4. Jika fototerapi serat optik tersedia, bayi dapat dibiarkan di atas kasur serat optik
sementara bursa dilakukan. Hidrasi oral dengan pengganti ASI dapat membantu
pembersihan bilirubin dari usus, sehingga menghambat sirkulasi enterohepatik
bilirubin, dan harus diberikan dengan jelas kecuali kontraindikasi oleh negara klinis
bayi.
5. Meskipun tidak satupun dari saran ini telah diuji dalam uji acak terkendali, kasus
laporan, bilirubin Photobiology, dan pendapat ahli menyarankan bahwa mereka
mungkin bermanfaat dan, setidaknya tidak berbahaya.
Pencegahan
 Pencegahan penyakit kuning neonatal parah yang terbaik dicapai melalui perhatian
terhadap status risiko bayi sebelum pulang dari rumah sakit lahir, melalui pendidikan
orang tua, dan melalui perencanaan yang matang dari postdischarge tindak lanjut.
 Sebuah predischarge bilirubin pengukuran, diperoleh dengan pengukuran transkutan
atau serum dan diplot menjadi nomogram jam tertentu, telah terbukti menjadi alat
yang berguna pada bayi yang membedakan dengan risiko rendah kemudian
mengembangkan nilai-nilai tinggi bilirubin.

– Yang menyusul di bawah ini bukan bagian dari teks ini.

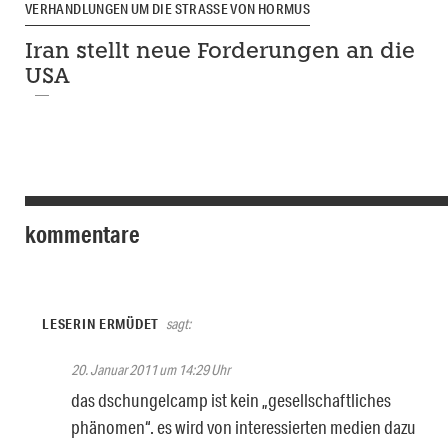
VERHANDLUNGEN UM DIE STRASSE VON HORMUS
Iran stellt neue Forderungen an die
USA
kommentare
LESERIN ERMÜDET
sagt:
20. Januar 2011 um 14:29 Uhr
das dschungelcamp ist kein „gesellschaftliches
phänomen“. es wird von interessierten medien dazu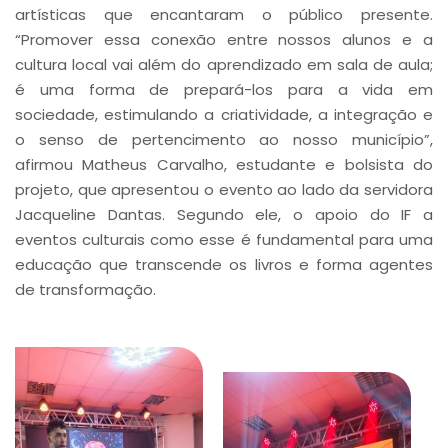
artísticas que encantaram o público presente.
“Promover essa conexão entre nossos alunos e a
cultura local vai além do aprendizado em sala de aula;
é uma forma de prepará-los para a vida em
sociedade, estimulando a criatividade, a integração e
o senso de pertencimento ao nosso município”,
afirmou Matheus Carvalho, estudante e bolsista do
projeto, que apresentou o evento ao lado da servidora
Jacqueline Dantas. Segundo ele, o apoio do IF a
eventos culturais como esse é fundamental para uma
educação que transcende os livros e forma agentes
de transformação.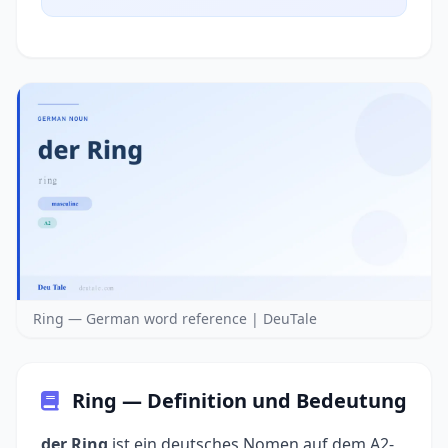
Ring — German word reference | DeuTale
Ring — Definition und Bedeutung
der Ring
ist ein deutsches Nomen auf dem A2-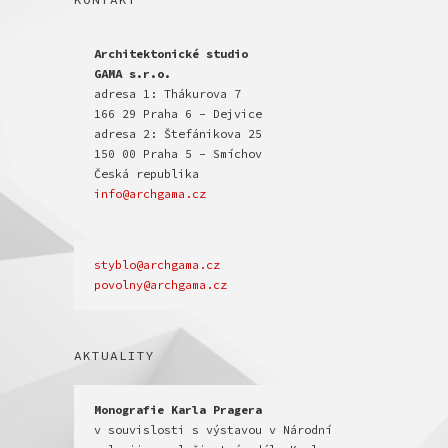
Architektonické studio

GAMA s.r.o.
adresa 1: Thákurova 7

166 29 Praha 6 - Dejvice

adresa 2: Štefánikova 25

150 00 Praha 5 - Smíchov

info@archgama.cz
povolny@archgama.cz
AKTUALITY
v souvislosti s výstavou v Národní 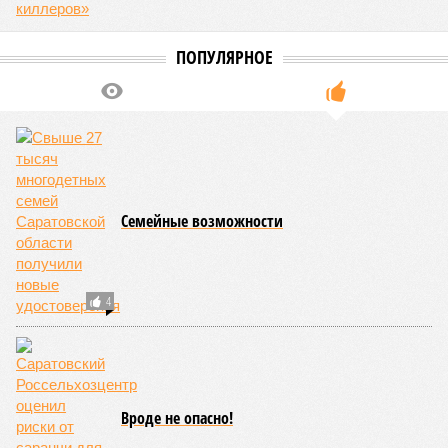
ПОПУЛЯРНОЕ
Семейные возможности
4
Вроде не опасно!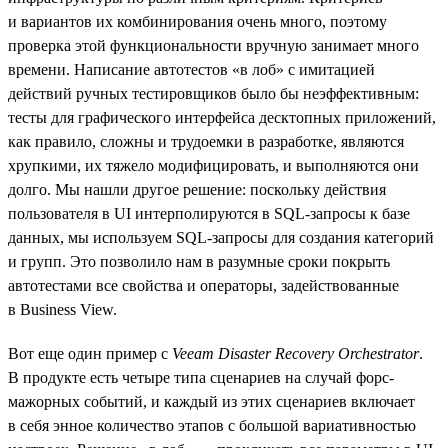
и вариантов их комбинирования очень много, поэтому
проверка этой функциональности вручную занимает много
времени. Написание автотестов «в лоб» с имитацией
действий ручных тестировщиков было бы неэффективным:
тесты для графического интерфейса десктопных приложений,
как правило, сложны и трудоемки в разработке, являются
хрупкими, их тяжело модифицировать, и выполняются они
долго. Мы нашли другое решение: поскольку действия
пользователя в UI интерполируются в SQL-запросы к базе
данных, мы используем SQL-запросы для создания категорий
и групп. Это позволило нам в разумные сроки покрыть
автотестами все свойства и операторы, задействованные
в Business View.
Вот еще один пример с
Veeam Disaster Recovery Orchestrator
.
В продукте есть четыре типа сценариев на случай форс-
мажорных событий, и каждый из этих сценариев включает
в себя энное количество этапов c большой вариативностью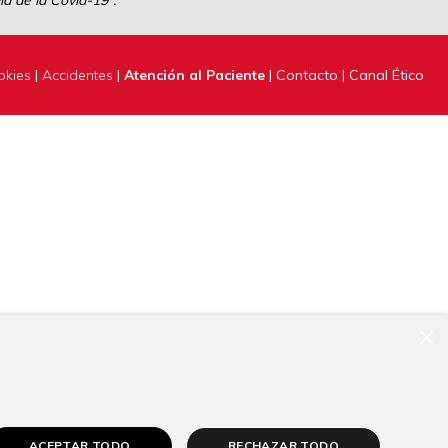
a de la Covid-19”.
okies
|
Accidentes
|
Atención al Paciente
|
Contacto
|
Canal Ético
×
ACEPTAR TODO
RECHAZAR TODO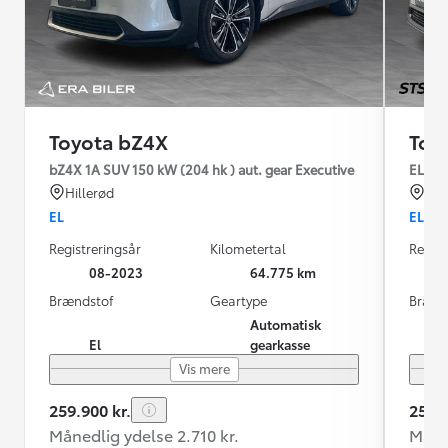
Toyota bZ4X
Toy
bZ4X 1A SUV 150 kW (204 hk ) aut. gear Executive
EL Act
Hillerød
Hol
EL
EL
Registreringsår
Kilometertal
Regist
08-2023
64.775 km
Brændstof
Geartype
Brænd
Automatisk
El
gearkasse
Vis mere
259.900 kr.
259.9
Månedlig ydelse 2.710 kr.
Måned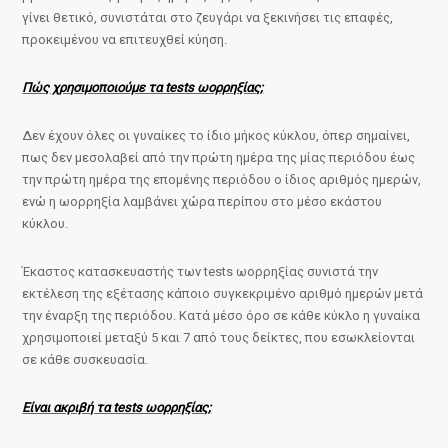
γίνει θετικό, συνιστάται στο ζευγάρι να ξεκινήσει τις επαφές,
προκειμένου να επιτευχθεί κύηση.
Πώς χρησιμοποιούμε τα tests ωορρηξίας;
Δεν έχουν όλες οι γυναίκες το ίδιο μήκος κύκλου, όπερ σημαίνει,
πως δεν μεσολαβεί από την πρώτη ημέρα της μίας περιόδου έως
την πρώτη ημέρα της επομένης περιόδου ο ίδιος αριθμός ημερών,
ενώ η ωορρηξία λαμβάνει χώρα περίπου στο μέσο εκάστου
κύκλου.
Έκαστος κατασκευαστής των tests ωορρηξίας συνιστά την
εκτέλεση της εξέτασης κάποιο συγκεκριμένο αριθμό ημερών μετά
την έναρξη της περιόδου. Κατά μέσο όρο σε κάθε κύκλο η γυναίκα
χρησιμοποιεί μεταξύ 5 και 7 από τους δείκτες, που εσωκλείονται
σε κάθε συσκευασία.
Είναι ακριβή τα tests ωορρηξίας;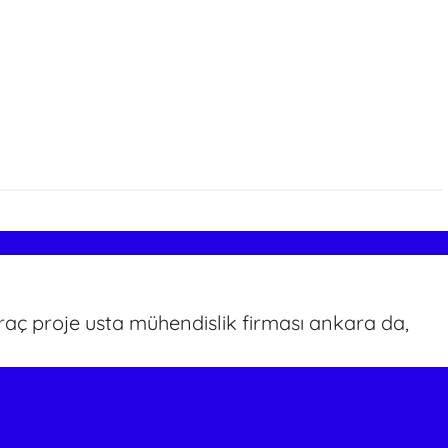
raç proje usta mühendislik firması ankara da,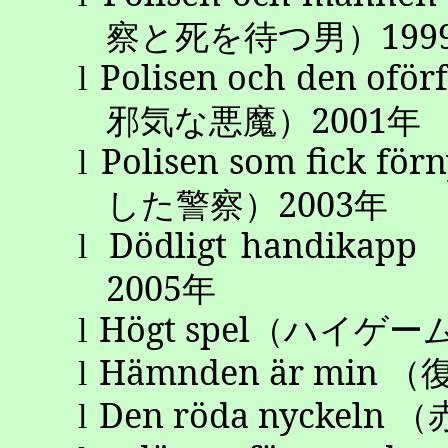
察と死を待つ男）
199
Polisen
och
den
oför
l
邪気な悪魔）
2001
年
Polisen
som
fick
förn
l
した警察）
2003
年
Dödligt
handikapp
l
2005
年
Högt
spel
（ハイゲー
l
Hämnden
är
min
（
l
Den
röda
nyckeln
（
l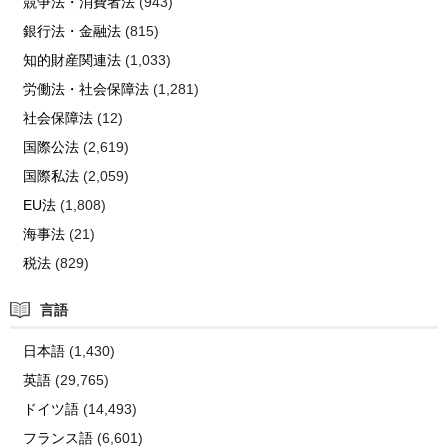
競争法・消費者法
(943)
銀行法・金融法
(815)
知的財産関連法
(1,033)
労働法・社会保障法
(1,281)
社会保障法
(12)
国際公法
(2,619)
国際私法
(2,059)
EU法
(1,808)
海事法
(21)
税法
(829)
言語
日本語
(1,430)
英語
(29,765)
ドイツ語
(14,493)
フランス語
(6,601)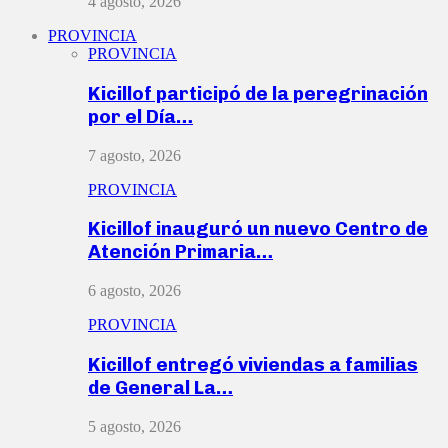
4 agosto, 2026
PROVINCIA
PROVINCIA
Kicillof participó de la peregrinación
por el Día…
7 agosto, 2026
PROVINCIA
Kicillof inauguró un nuevo Centro de
Atención Primaria…
6 agosto, 2026
PROVINCIA
Kicillof entregó viviendas a familias
de General La…
5 agosto, 2026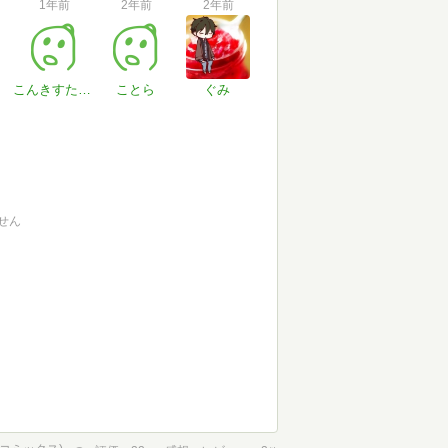
1年前
2年前
2年前
こんきすたど～る
ことら
ぐみ
せん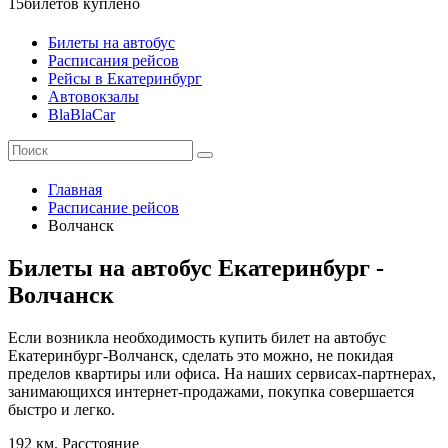
15
билетов куплено
Билеты на автобус
Расписания рейсов
Рейсы в Екатеринбург
Автовокзалы
BlaBlaCar
Главная
Расписание рейсов
Волчанск
Билеты на автобус Екатеринбург -
Волчанск
Если возникла необходимость купить билет на автобус
Екатеринбург-Волчанск, сделать это можно, не покидая
пределов квартиры или офиса. На наших сервисах-партнерах,
занимающихся интернет-продажами, покупка совершается
быстро и легко.
192 км.
Расстояние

 Faktor risiko klinis termasuk usia kehamilan kurang dari 38 minggu, penggunaan
oksitosin atau vakum pada saat persalinan, pemberian ASI eksklusif, saudara yang
lebih tua dengan penyakit kuning neonatal yang dibutuhkan fototerapi, kenaikan ≥ 6
mg / dL / hari (≥ 100 μ mol / L / hari) secara total kadar bilirubin serum, dan
hematoma atau memar yang luas. Berat lahir juga berhubungan dengan risiko
pengembangan penyakit kuning yang signifikan; semakin tinggi berat lahir, semakin
tinggi risiko.
Prognosa
 Prognosis baik jika pasien mendapat penanganan berdasarkan pedoman.
 Kerusakan otak akibat kernikterus tetap menjadi risiko, dan insiden meningkat jelas
kernikterus dalam beberapa tahun terakhir mungkin karena kesalahpahaman bahwa
penyakit kuning pada bayi sehat tidak berbahaya dan dapat diabaikan.
 Orang tua harus dididik tentang ikterus neonatal dan menerima informasi tertulis
sebelum pulang dari rumah sakit kelahiran. Leaflet informasi orang tua sebaiknya
harus tersedia dalam beberapa bahasa.